Hindustan Aeronautics Limited (HAL), one of India’s leading defence and aerospace manufacturers, suffered a cyber fraud amounting to Rs 55 lakh after scammers impersonated a US-based supplier and altered an email address to deceive the company.

Fraud Discovered After Payment Sent to Wrong Account

The scam was uncovered when HAL realised that a payment made for aircraft parts had not reached the intended recipient. According to a report by Mint, the cybercriminals manipulated HAL’s Kanpur branch into believing they were corresponding with PS Engineering Inc., a legitimate US-based supplier.

The deception was based on a subtle but critical alteration in the email address. The original email ID, gledbetter@ps-engineering.com, was modified by the scammers to jlane@ps-enginering.com, omitting one of the two 'e' letters in the word 'engineering.'

How the Scam Unfolded

In May 2024, HAL initiated a purchase of aircraft parts from PS Engineering Inc. Unbeknownst to the company, cybercriminals were likely monitoring their communications. At a later stage, the fraudsters sent a fraudulent email requesting payment of $63,405 (approximately Rs 55 lakh). Believing the request to be genuine, HAL proceeded with the payment, which was then routed to the scammers' account instead of the real supplier.

The fraud came to light only when PS Engineering Inc. reached out to HAL, informing them that they had not received the payment. A subsequent internal review at HAL confirmed that the email ID used for the transaction was fraudulent.

Authorities Investigate the Cybercrime

Following the discovery of the fraud, Ashok Kumar Singh, Additional General Manager at HAL Kanpur, lodged an official complaint with the Cyber Police on March 13. Authorities are now investigating whether the scam originated from another US-based company or an Indian cybercrime group.

Deputy Commissioner of Police (DCP) Crime, Anjali Vishwakarma, confirmed the nature of the scam to NDTV, stating that the fraud resulted from a seemingly minor but significant alteration in the email address. “Somewhere in the middle, the proper email was replaced with a fake one. The only difference was the missing letter ‘e’,” she explained.
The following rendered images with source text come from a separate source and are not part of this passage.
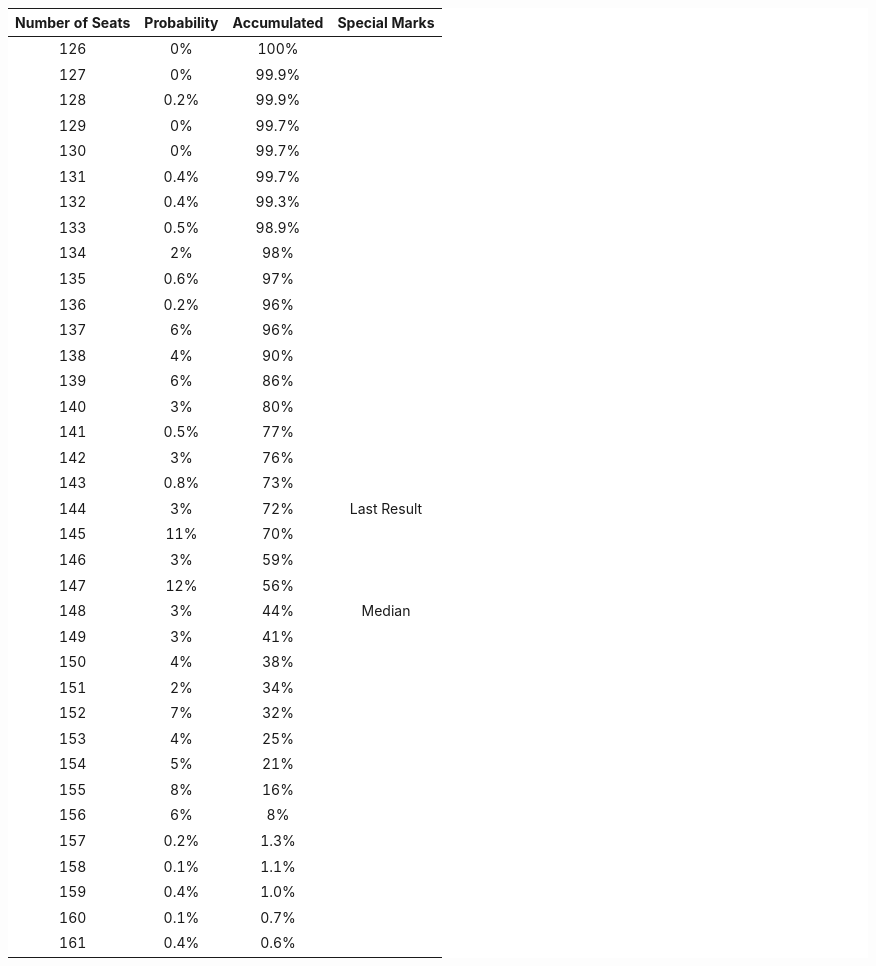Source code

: | Number of Seats | Probability | Accumulated | Special Marks |
|:---------------:|:-----------:|:-----------:|:-------------:|
| 126 | 0% | 100% |  |
| 127 | 0% | 99.9% |  |
| 128 | 0.2% | 99.9% |  |
| 129 | 0% | 99.7% |  |
| 130 | 0% | 99.7% |  |
| 131 | 0.4% | 99.7% |  |
| 132 | 0.4% | 99.3% |  |
| 133 | 0.5% | 98.9% |  |
| 134 | 2% | 98% |  |
| 135 | 0.6% | 97% |  |
| 136 | 0.2% | 96% |  |
| 137 | 6% | 96% |  |
| 138 | 4% | 90% |  |
| 139 | 6% | 86% |  |
| 140 | 3% | 80% |  |
| 141 | 0.5% | 77% |  |
| 142 | 3% | 76% |  |
| 143 | 0.8% | 73% |  |
| 144 | 3% | 72% | Last Result |
| 145 | 11% | 70% |  |
| 146 | 3% | 59% |  |
| 147 | 12% | 56% |  |
| 148 | 3% | 44% | Median |
| 149 | 3% | 41% |  |
| 150 | 4% | 38% |  |
| 151 | 2% | 34% |  |
| 152 | 7% | 32% |  |
| 153 | 4% | 25% |  |
| 154 | 5% | 21% |  |
| 155 | 8% | 16% |  |
| 156 | 6% | 8% |  |
| 157 | 0.2% | 1.3% |  |
| 158 | 0.1% | 1.1% |  |
| 159 | 0.4% | 1.0% |  |
| 160 | 0.1% | 0.7% |  |
| 161 | 0.4% | 0.6% |  |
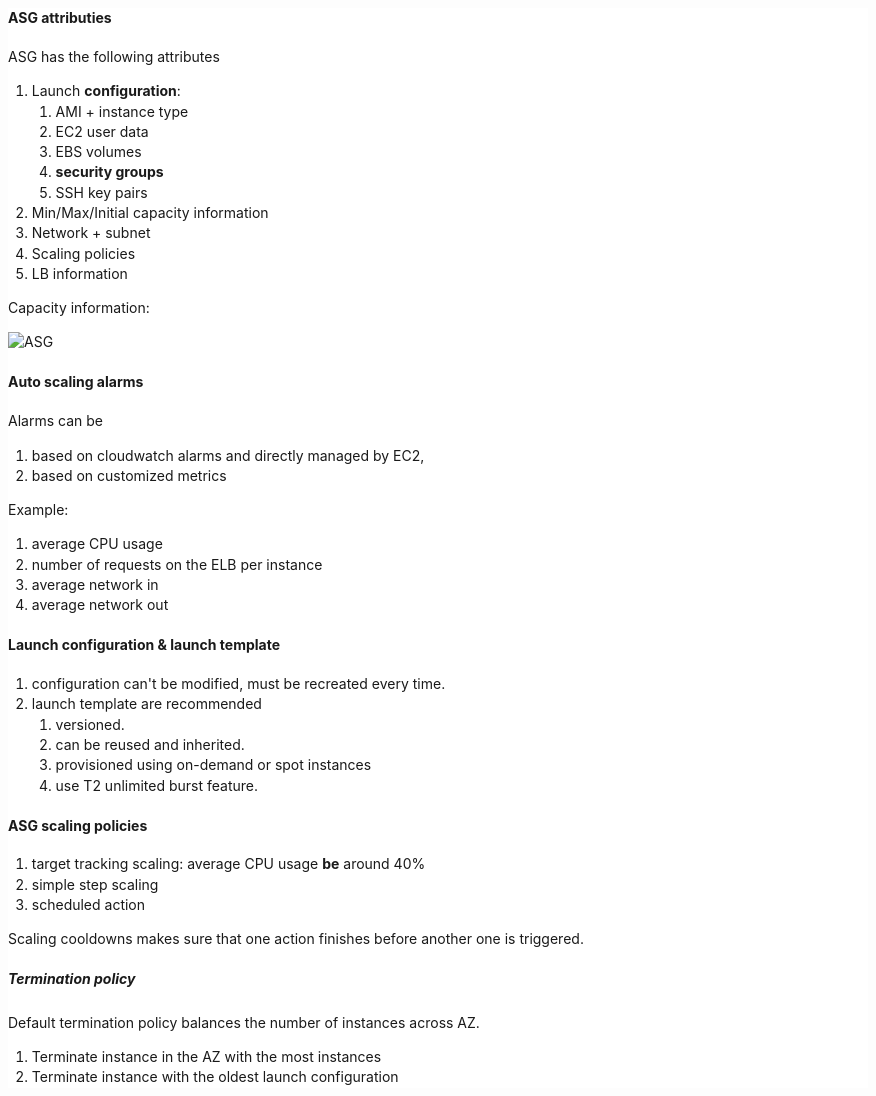 #### ASG attributies

ASG has the following attributes

1. Launch **configuration**:
   1. AMI + instance type
   2. EC2 user data
   3. EBS volumes
   4. **security groups**
   5. SSH key pairs
2. Min/Max/Initial capacity information
3. Network + subnet
4. Scaling policies
5. LB information

Capacity information:

![ASG](https://miro.medium.com/max/487/1*uS9J8btKCQaMOhnUXp62aA.jpeg)

#### Auto scaling alarms

Alarms can be

1. based on cloudwatch alarms and directly managed by EC2,
2. based on customized metrics

Example:

1. average CPU usage
2. number of requests on the ELB per instance
3. average network in
4. average network out

#### Launch configuration & launch template

1. configuration can't be modified, must be recreated every time.
2. launch template are recommended
   1. versioned.
   2. can be reused and inherited.
   3. provisioned using on-demand or spot instances
   4. use T2 unlimited burst feature.

#### ASG scaling policies

1. target tracking scaling: average CPU usage **be** around 40%
2. simple step scaling
3. scheduled action

Scaling cooldowns makes sure that one action finishes before another one is triggered.

##### Termination policy

Default termination policy balances the number of instances across AZ.

1. Terminate instance in the AZ with the most instances
2. Terminate instance with the oldest launch configuration
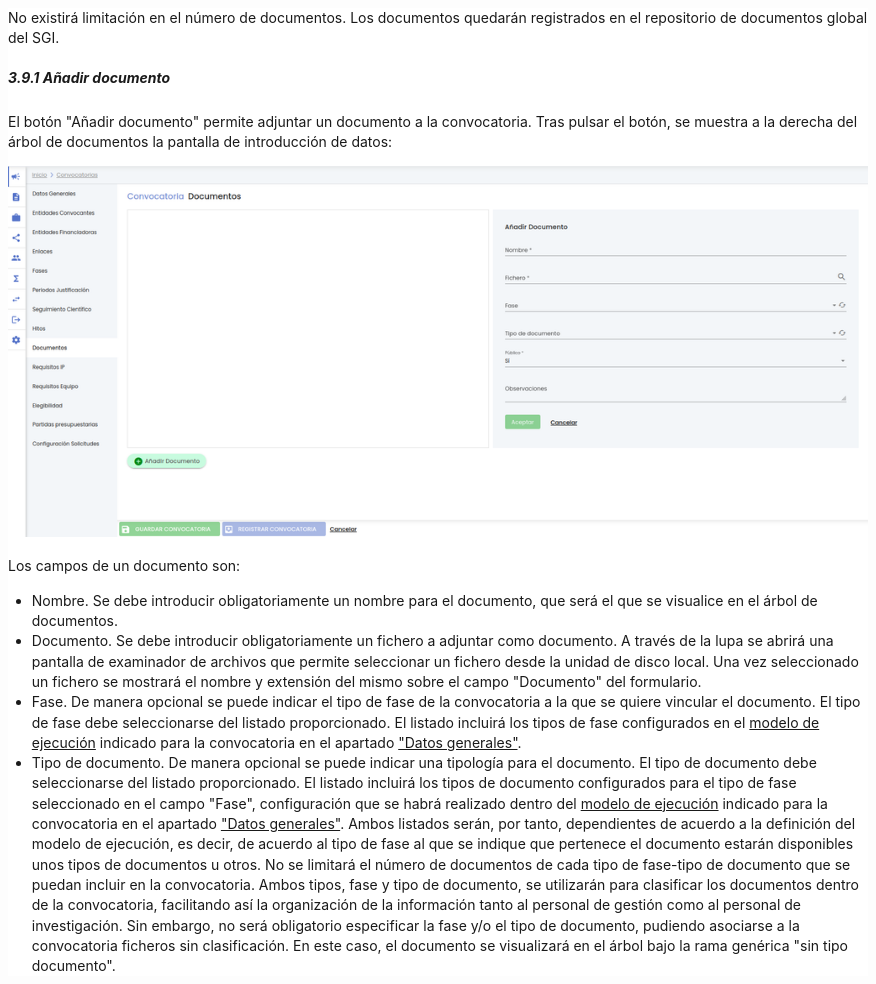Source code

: No existirá limitación en el número de documentos. Los documentos quedarán registrados en el repositorio de documentos global del SGI. 

##### 3\.9\.1 Añadir documento

El botón "Añadir documento" permite adjuntar un documento a la convocatoria. Tras pulsar el botón, se muestra a la derecha del árbol de documentos la pantalla de introducción de datos:

![](/attachments/597853742/597876328.png)  


Los campos de un documento son:

* Nombre. Se debe introducir obligatoriamente un nombre para el documento, que será el que se visualice en el árbol de documentos.
* Documento. Se debe introducir obligatoriamente un fichero a adjuntar como documento. A través de la lupa se abrirá una pantalla de examinador de archivos que permite seleccionar un fichero desde la unidad de disco local. Una vez seleccionado un fichero se mostrará el nombre y extensión del mismo sobre el campo "Documento" del formulario.
* Fase. De manera opcional se puede indicar el tipo de fase de la convocatoria a la que se quiere vincular el documento. El tipo de fase debe seleccionarse del listado proporcionado. El listado incluirá los tipos de fase configurados en el [modelo de ejecución](https://confluence.um.es/confluence/pages/viewpage.action?pageId=134296892#CSPConfiguraci%C3%B3n-modelo_ejecucion_tipo_fase7.2.2Modelodeejecuci%C3%B3n-Tiposdefase "https://confluence.um.es/confluence/pages/viewpage.action?pageId=134296892#CSPConfiguraci%C3%B3n-modelo_ejecucion_tipo_fase7.2.2Modelodeejecuci%C3%B3n-Tiposdefase") indicado para la convocatoria en el apartado ["Datos generales"](https://confluence.um.es/confluence/display/HERCULES/CSP-Convocatorias#CSPConvocatorias-con_datos_generales "https://confluence.um.es/confluence/display/HERCULES/CSP-Convocatorias#CSPConvocatorias-con_datos_generales").
* Tipo de documento. De manera opcional se puede indicar una tipología para el documento. El tipo de documento debe seleccionarse del listado proporcionado. El listado incluirá los tipos de documento configurados para el tipo de fase seleccionado en el campo "Fase", configuración que se habrá realizado dentro del [modelo de ejecución](https://confluence.um.es/confluence/pages/viewpage.action?pageId=134296892#CSPConfiguraci%C3%B3n-modelo_ejecucion_tipo_fase7.2.2Modelodeejecuci%C3%B3n-Tiposdefase "https://confluence.um.es/confluence/pages/viewpage.action?pageId=134296892#CSPConfiguraci%C3%B3n-modelo_ejecucion_tipo_fase7.2.2Modelodeejecuci%C3%B3n-Tiposdefase") indicado para la convocatoria en el apartado ["Datos generales"](https://confluence.um.es/confluence/display/HERCULES/CSP-Convocatorias#CSPConvocatorias-con_datos_generales "https://confluence.um.es/confluence/display/HERCULES/CSP-Convocatorias#CSPConvocatorias-con_datos_generales"). Ambos listados serán, por tanto, dependientes de acuerdo a la definición del modelo de ejecución, es decir, de acuerdo al tipo de fase al que se indique que pertenece el documento estarán disponibles unos tipos de documentos u otros. No se limitará el número de documentos de cada tipo de fase\-tipo de documento que se puedan incluir en la convocatoria. Ambos tipos, fase y tipo de documento, se utilizarán para clasificar los documentos dentro de la convocatoria, facilitando así la organización de la información tanto al personal de gestión como al personal de investigación. Sin embargo, no será obligatorio especificar la fase y/o el tipo de documento, pudiendo asociarse a la convocatoria ficheros sin clasificación. En este caso, el documento se visualizará en el árbol bajo la rama genérica "sin tipo documento".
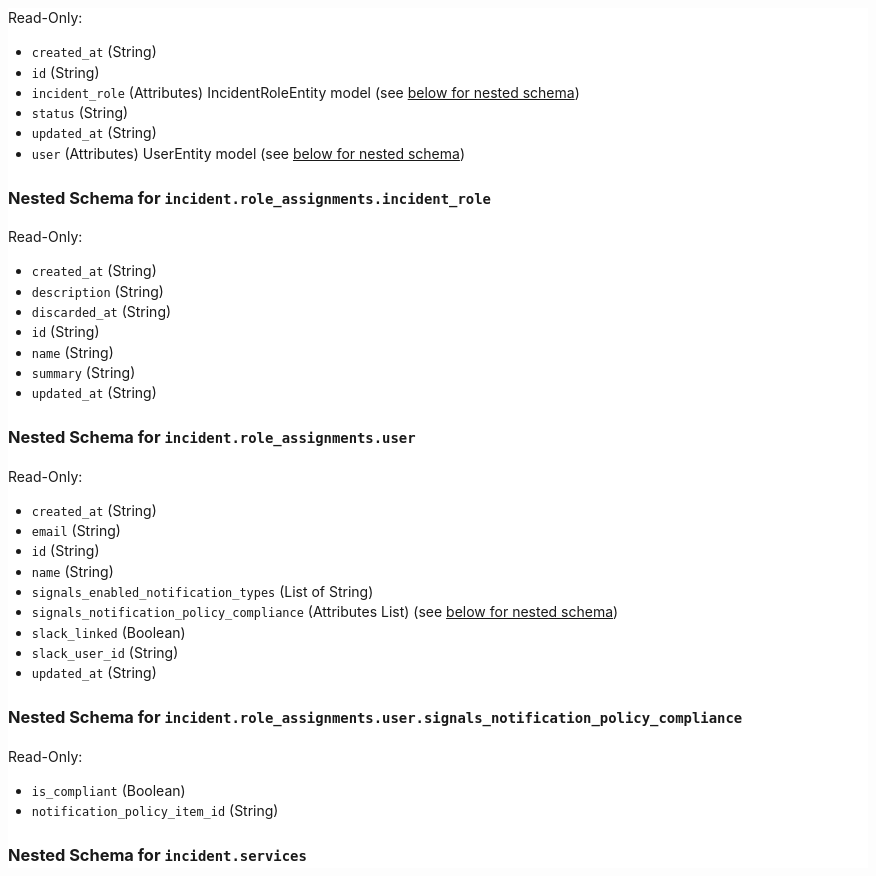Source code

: Read-Only:

- `created_at` (String)
- `id` (String)
- `incident_role` (Attributes) IncidentRoleEntity model (see [below for nested schema](#nestedatt--incident--role_assignments--incident_role))
- `status` (String)
- `updated_at` (String)
- `user` (Attributes) UserEntity model (see [below for nested schema](#nestedatt--incident--role_assignments--user))

<a id="nestedatt--incident--role_assignments--incident_role"></a>
### Nested Schema for `incident.role_assignments.incident_role`

Read-Only:

- `created_at` (String)
- `description` (String)
- `discarded_at` (String)
- `id` (String)
- `name` (String)
- `summary` (String)
- `updated_at` (String)


<a id="nestedatt--incident--role_assignments--user"></a>
### Nested Schema for `incident.role_assignments.user`

Read-Only:

- `created_at` (String)
- `email` (String)
- `id` (String)
- `name` (String)
- `signals_enabled_notification_types` (List of String)
- `signals_notification_policy_compliance` (Attributes List) (see [below for nested schema](#nestedatt--incident--role_assignments--user--signals_notification_policy_compliance))
- `slack_linked` (Boolean)
- `slack_user_id` (String)
- `updated_at` (String)

<a id="nestedatt--incident--role_assignments--user--signals_notification_policy_compliance"></a>
### Nested Schema for `incident.role_assignments.user.signals_notification_policy_compliance`

Read-Only:

- `is_compliant` (Boolean)
- `notification_policy_item_id` (String)




<a id="nestedatt--incident--services"></a>
### Nested Schema for `incident.services`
The cyber fraud targeting HAL underscores the growing threats of email-based scams and financial deception in corporate transactions. The incident highlights the need for stringent cybersecurity measures, including enhanced email verification protocols and multi-level authentication for financial transactions. As the investigation continues, authorities are working to identify those responsible and prevent similar attacks in the future.